In this case, Ozimek and his coauthor, Eric Carlson, used heaps of 2021 census data to illustrate how housing markets in large cities were caught between two powerful, competing forces. The first was outbound migration, which led to weaker housing demand in city centers. Previous work by Stanford researchers Arjun Ramani and Nicholas Bloom found there was a “donut effect” earlier on in the pandemic, in which housing demand fell in dense urban areas as people moved to the surrounding residential areas and suburbs. Between July 2021 and June 2022, New York City lost a net 194,000 residents to migration, while Los Angeles lost 109,000, Chicago lost 88,000, and San Francisco shed about 20,000, an analysis of census data by John Burns Research and Consulting found. In the case of New York City, EIG’s latest analysis of data from the US Postal Service confirmed there hadn’t been a subsequent surge in people moving back to the city.
Instead, the sudden flight to the burbs was counteracted, Ozimek and Carlson said, by an equally startling surge in household formation. A household refers to any group of people living together in one unit — a family of five in a suburban home counts as one household, as does a group of three roommates living in an urban apartment. If those three roommates move out and each gets a one-bedroom unit, the net effect is two additional households. Before the pandemic, US household formation was on the decline. Between 2010 and 2020, the increase in the number of households was the lowest on record, an analysis by Pew Research Center found. Slow population growth and an increase in the number of adults living with their parents, perhaps as a result of the economy’s choppy recovery, meant there were fewer people striking out on their own.
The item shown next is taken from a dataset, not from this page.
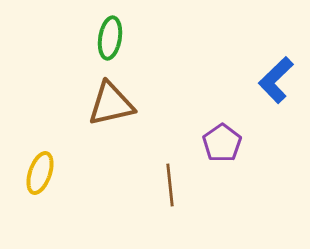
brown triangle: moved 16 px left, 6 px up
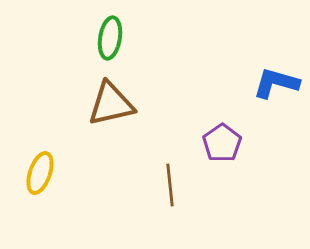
blue L-shape: moved 3 px down; rotated 60 degrees clockwise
That changed shortly after the pandemic hit — household formation jumped by 2.5% nationally in 2021, more than double the fastest rate since the Great Recession.
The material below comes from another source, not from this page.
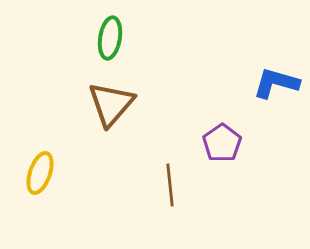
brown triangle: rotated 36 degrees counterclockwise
This surge in household formation caused an increase in the “extensive margin of demand” — essentially, the total number of housing units that a given population desires. But EIG’s latest paper goes one step further, saying there was also an increase in the “intensive margin,” or the size and quality of units that people demand. Put another way, remote work led to an increase in the number of people wanting not only places of their own but also bigger homes. A couple might seek to upgrade from a one-bedroom to a two-bed, or they might look for a one-bedroom with more square footage. This desire to trade up is evident in the rent payments of people who shifted to remote work: Becoming a remote-work household in 2021 was associated with a 20% increase in rent payments, or about a $500 increase each month, the EIG researchers found.
Of course, those effects weren’t felt equally everywhere. To return to the “donut” analogy, the hole in the center — the most densely populated, expensive part of a metropolitan area — was likely to lose population as a result of more people working remotely. But it was also more likely to see a greater increase in household formation.
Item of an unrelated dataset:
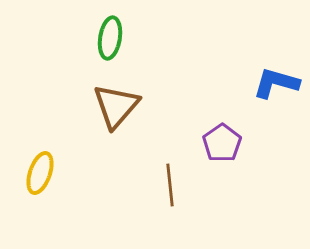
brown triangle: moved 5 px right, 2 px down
The headline for the story suggests this is about people wanting to live alone but the summary of the paper suggests people adjusted to changing work and economic conditions by seeking out more space for themselves. Did people seek their own household to get away from others or to have more space for themselves and work? If money was no object, would American residents prioritize more space or living with people?
I wonder how this connects to longer-term patterns of more American living alone.